By the numbers, OneDrive will come with 15GB of storage, more than double the previous limit of 7GB. The thinking behind the new limit has to do with Microsoft's consumer research. The new limit for Office 365 Home and Office 365 Personal subscriptions, meanwhile, bounces way up to 1TB, from a previous limit of 20GB. Buying additional storage will cost $1.99 for 100GB, a 73 percent price cut, and $3.99 for 200GB, a 65 percent price drop.

Omar Shahine, group program manager for OneDrive.com at Microsoft, shared the thinking on the base OneDrive increase in a blog post announcing the changes.

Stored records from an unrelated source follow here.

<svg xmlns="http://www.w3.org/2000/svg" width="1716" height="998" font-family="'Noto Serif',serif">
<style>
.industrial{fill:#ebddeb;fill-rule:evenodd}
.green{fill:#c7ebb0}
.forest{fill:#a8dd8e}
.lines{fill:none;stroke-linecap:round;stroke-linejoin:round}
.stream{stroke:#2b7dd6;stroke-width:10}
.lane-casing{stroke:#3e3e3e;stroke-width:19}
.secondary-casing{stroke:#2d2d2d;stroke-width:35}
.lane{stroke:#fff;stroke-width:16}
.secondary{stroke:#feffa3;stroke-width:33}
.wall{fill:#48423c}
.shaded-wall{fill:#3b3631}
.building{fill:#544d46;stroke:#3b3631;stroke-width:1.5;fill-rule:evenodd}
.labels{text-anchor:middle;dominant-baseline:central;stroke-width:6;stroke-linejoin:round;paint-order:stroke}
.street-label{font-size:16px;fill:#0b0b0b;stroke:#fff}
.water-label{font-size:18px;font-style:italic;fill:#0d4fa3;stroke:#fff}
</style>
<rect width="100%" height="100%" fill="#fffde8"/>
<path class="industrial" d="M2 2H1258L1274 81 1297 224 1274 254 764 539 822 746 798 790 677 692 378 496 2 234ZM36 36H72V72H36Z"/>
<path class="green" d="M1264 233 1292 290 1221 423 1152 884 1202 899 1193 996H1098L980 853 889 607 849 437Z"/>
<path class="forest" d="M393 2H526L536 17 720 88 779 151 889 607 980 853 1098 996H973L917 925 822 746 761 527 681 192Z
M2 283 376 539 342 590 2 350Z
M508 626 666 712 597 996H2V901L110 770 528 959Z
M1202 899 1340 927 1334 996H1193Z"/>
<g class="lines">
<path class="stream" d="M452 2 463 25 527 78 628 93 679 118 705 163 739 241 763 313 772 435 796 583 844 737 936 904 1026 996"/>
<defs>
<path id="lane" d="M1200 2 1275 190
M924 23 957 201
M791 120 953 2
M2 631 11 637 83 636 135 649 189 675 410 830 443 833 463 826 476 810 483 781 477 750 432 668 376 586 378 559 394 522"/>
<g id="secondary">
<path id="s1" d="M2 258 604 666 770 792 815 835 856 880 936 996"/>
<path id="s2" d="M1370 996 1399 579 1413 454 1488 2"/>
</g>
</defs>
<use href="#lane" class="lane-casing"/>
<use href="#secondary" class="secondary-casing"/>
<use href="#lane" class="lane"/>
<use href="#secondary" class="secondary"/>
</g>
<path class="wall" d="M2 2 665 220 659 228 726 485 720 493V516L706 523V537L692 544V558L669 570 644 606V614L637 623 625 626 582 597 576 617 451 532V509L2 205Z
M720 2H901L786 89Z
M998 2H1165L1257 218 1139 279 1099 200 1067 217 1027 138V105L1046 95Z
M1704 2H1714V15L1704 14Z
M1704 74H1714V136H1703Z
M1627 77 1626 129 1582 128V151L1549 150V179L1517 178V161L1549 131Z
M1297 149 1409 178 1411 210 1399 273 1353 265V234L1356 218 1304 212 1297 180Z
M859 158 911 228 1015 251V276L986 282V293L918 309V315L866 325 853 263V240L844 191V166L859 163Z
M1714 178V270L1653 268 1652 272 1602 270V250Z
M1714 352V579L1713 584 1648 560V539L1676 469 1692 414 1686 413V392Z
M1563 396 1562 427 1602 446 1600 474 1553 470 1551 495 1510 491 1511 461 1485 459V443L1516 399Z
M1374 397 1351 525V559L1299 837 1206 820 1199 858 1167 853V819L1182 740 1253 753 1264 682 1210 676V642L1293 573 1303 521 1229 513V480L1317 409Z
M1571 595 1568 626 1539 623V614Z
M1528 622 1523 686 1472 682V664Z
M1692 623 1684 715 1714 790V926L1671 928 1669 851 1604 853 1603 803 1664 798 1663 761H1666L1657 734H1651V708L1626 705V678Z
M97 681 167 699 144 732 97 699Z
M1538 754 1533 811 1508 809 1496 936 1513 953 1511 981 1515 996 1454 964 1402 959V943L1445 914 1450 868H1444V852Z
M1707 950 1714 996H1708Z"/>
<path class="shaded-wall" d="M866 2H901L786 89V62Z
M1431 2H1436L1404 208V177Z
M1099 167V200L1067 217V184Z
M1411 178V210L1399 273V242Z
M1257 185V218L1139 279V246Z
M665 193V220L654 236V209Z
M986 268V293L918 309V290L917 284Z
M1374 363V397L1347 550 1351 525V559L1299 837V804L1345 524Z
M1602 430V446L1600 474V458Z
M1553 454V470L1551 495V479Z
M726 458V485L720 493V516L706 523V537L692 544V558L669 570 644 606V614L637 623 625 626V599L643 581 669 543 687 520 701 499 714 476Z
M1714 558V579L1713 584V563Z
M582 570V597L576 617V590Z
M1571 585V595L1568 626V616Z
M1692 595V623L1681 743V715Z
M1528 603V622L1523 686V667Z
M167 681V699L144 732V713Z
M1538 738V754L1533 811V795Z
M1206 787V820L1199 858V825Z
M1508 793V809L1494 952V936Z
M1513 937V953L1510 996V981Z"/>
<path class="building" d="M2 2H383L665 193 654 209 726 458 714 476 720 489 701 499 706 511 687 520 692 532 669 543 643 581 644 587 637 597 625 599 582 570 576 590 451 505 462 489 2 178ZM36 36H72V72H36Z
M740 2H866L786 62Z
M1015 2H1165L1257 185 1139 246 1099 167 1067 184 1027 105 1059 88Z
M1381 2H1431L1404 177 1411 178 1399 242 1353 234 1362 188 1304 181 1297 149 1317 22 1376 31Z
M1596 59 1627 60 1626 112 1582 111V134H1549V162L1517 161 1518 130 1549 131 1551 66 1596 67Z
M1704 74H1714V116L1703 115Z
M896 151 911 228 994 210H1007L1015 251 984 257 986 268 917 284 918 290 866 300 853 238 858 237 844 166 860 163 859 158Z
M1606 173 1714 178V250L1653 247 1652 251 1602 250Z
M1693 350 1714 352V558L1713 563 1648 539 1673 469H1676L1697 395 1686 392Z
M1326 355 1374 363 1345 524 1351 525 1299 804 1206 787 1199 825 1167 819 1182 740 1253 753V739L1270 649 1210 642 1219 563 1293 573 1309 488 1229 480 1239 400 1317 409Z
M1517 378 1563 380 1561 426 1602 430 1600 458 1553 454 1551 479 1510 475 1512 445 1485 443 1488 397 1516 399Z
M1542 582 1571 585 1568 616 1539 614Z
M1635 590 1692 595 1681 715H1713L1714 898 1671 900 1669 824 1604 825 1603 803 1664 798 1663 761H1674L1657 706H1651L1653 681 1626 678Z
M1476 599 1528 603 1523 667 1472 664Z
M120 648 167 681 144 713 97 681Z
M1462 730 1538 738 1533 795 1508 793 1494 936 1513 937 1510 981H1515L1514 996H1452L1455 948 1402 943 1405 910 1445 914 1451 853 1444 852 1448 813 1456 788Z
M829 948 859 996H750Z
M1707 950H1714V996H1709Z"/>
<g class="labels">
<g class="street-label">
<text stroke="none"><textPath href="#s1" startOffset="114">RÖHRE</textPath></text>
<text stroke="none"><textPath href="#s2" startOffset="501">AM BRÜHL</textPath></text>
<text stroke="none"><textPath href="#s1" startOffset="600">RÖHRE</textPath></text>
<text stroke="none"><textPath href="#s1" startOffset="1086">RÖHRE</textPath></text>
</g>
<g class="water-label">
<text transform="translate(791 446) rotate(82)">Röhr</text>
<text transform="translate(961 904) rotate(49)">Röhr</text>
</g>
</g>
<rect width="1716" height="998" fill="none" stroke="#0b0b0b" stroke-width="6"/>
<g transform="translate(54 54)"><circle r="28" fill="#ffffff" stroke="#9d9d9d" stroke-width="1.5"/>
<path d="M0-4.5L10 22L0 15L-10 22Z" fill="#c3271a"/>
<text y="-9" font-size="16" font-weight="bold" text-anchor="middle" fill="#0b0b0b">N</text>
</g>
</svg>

"Our data tells us that 3 out of 4 people have less than 15 GB of files stored on their PC. Factoring in what they may also have stored on other devices, we believe providing 15 GB for free right out of the gate -- with no hoops to jump through -- will make it much easier for people to have their documents, videos, and photos available in one place," Shahine wrote, suggesting the size increase is neither random nor determined by Microsoft's current datacenter infrastructure configuration.

On the Office 365 side, the massive storage increase to 1TB greatly improves the cost profile of the consumer subscriptions. The Personal edition at $6.99 a month (that's the subscription made famous by its Office for iPad linkage) becomes a better deal. Meanwhile, the 1TB limit on the $9.99 a month Home edition is per user. With up to five users allowed on a Home subscription, that's up to 5TB of storage -- a nearly insane amount.

None of these pertain exactly to partner's businesses. The Home and Personal versions of Office 365 aren't supposed to be used for work. Instead, the business-focused news came back in April when Microsoft bumped the storage limits for Office 365 ProPlus to 1TB. Nonetheless, Microsoft is establishing itself as the gold standard in cloud storage.

Being able to land 1TB of cloud storage that's portable to many device types (not just Windows-based ones) and the Office suite makes Microsoft's an easy deal to choose over the competition for personal devices. The more the Microsoft platform is top of mind, the better for Microsoft partners.